Austin commented on the injustice of banks taking the public taxes that bailed them out without using that money to help people falling behind on their mortgage payments. “They’re the ones stealing this house from me behind the skirt of the law. These banks have put us into all this debt. The government bailed them out with our taxpayer money. Our tax dollars bailed them out, and then they foreclosed on us. Taxpayers are foreclosing on themselves.”

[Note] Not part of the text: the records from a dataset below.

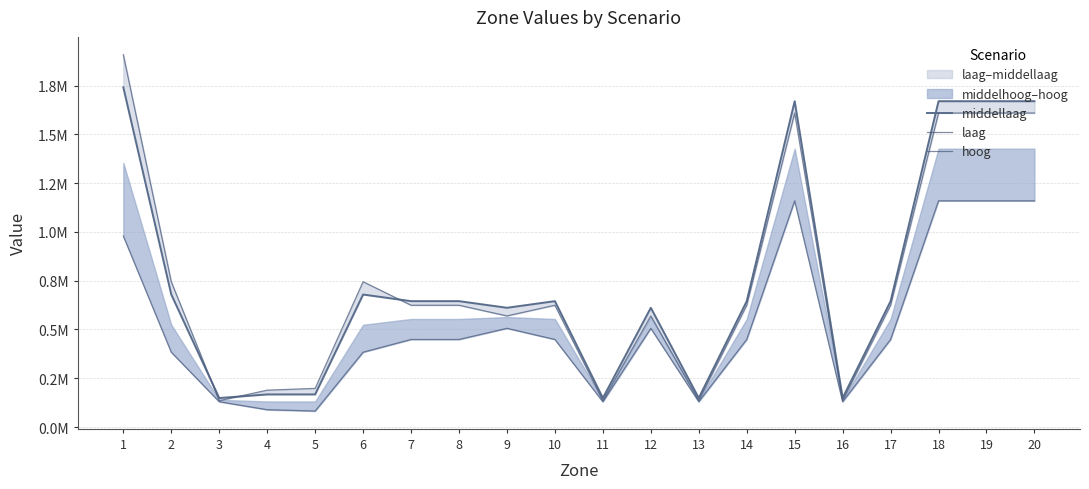

How many values in the hoog series are below 448789?

8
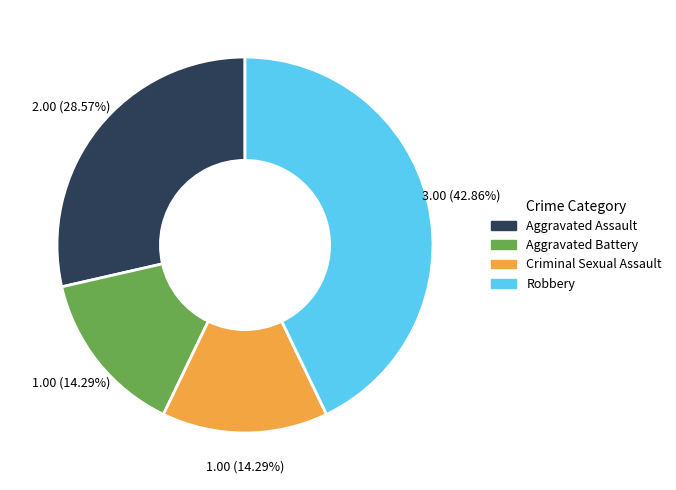

Does Robbery represent more than half of the total?

No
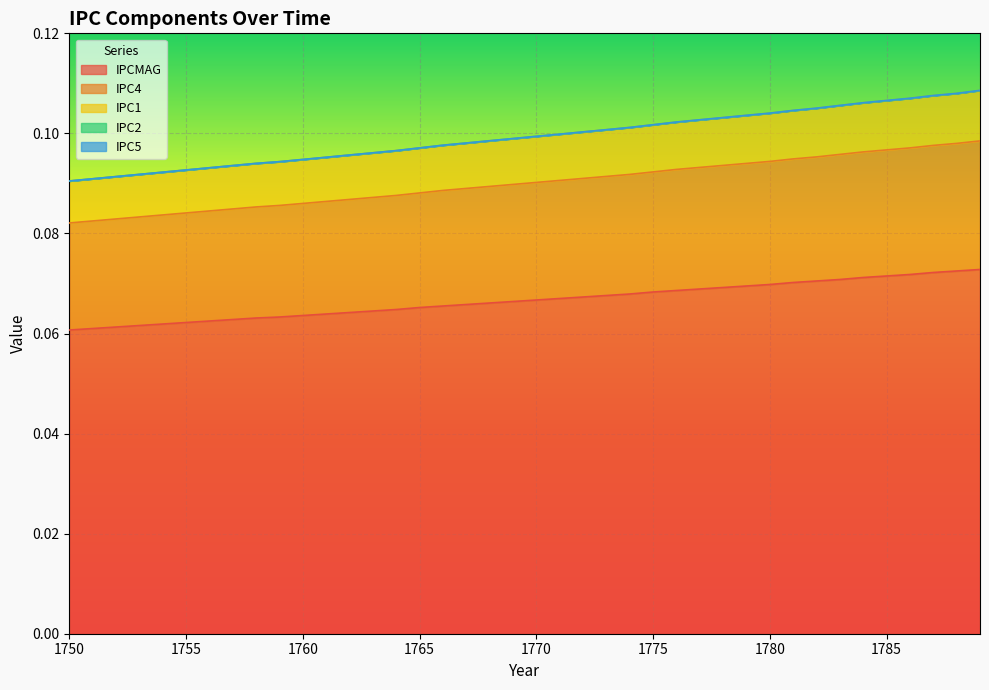

Rank the categories by IPCMAG value from lowest to highest.

1750, 1751, 1752, 1753, 1754, 1755, 1756, 1757, 1758, 1759, 1760, 1761, 1762, 1763, 1764, 1765, 1766, 1767, 1768, 1769, 1770, 1771, 1772, 1773, 1774, 1775, 1776, 1777, 1778, 1779, 1780, 1781, 1782, 1783, 1784, 1785, 1786, 1787, 1788, 1789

Which brings us to this morning and eight supporters under a small gazebo on Austin’s driveway, drinking coffee and eating breakfast on this bastard day of cold, hard rain. In its small way, it is community at its finest: people sharing with and supporting each other. A similar scene is happening at the homes of Alicia Jackson, Annette Steele, Patricia Williams and Darren Johnson, and Will and Heather Sertak. It is a vision of this country that values people over profit, that stares down bank-written laws that have created a society where a small group of people with far too much wealth and power can put a value on someone’s life and then cash that life in a manner no different than a sociopath on a shooting rampage. One is called business as usual, and the other is called cold-blooded murder. It is a distinction without a difference.

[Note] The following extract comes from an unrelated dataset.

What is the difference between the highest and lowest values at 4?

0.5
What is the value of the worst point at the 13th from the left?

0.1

For one reason or another as I step out of Debbie Austin’s house I find myself in 1977 or 8. Maybe it is the angle and hue of the light that reminds me of when I was a kid, how my dad would take my brother and I to mass on Thanksgiving morning, and afterward we would take a trip down to a nearby apple orchard and grab a jug of cider and a housemade donut. On the way home we’d stop at Holiday Park and look out over the lake, feed the ducks and geese, and imagine a time a few months ahead when the trees would again have leaves. Once home, my brother and I might toss around a football while our mom cooked, but we were just busting time before my grandma and grandpa, in that boat of a Plymouth, came ambling up the block, mooring lines and all. It was a pleasant time, and it is a pleasant memory. I am thankful for both.
And I figure that prior to all this personal economic crisis, cancer, foreclosure, and all manner of fresh hell from bankers, lawyers, judges, and other representatives of The System, Debbie Austin too had a cornucopia of pleasant experiences that have become memories for which she is thankful. It is hard to imagine one having the same home for 26 years and not. But what about this Thanksgiving, now just two days away?
So I ask. Debbie looks at me strangely, perhaps wondering if I’ve noticed the people who since early this morning have been on the driveway and meandering in and out of her home, a few of the many who have spent months as a testament to the power of choosing a path of compassion, caring, generosity, sacrifice, and above all, love, over a system that represents the inversion of those values offers.
“Of course I’m thankful!” she beams. “I’m thankful I get to speak out on this. I’m thankful I can be around to talk to people about this.”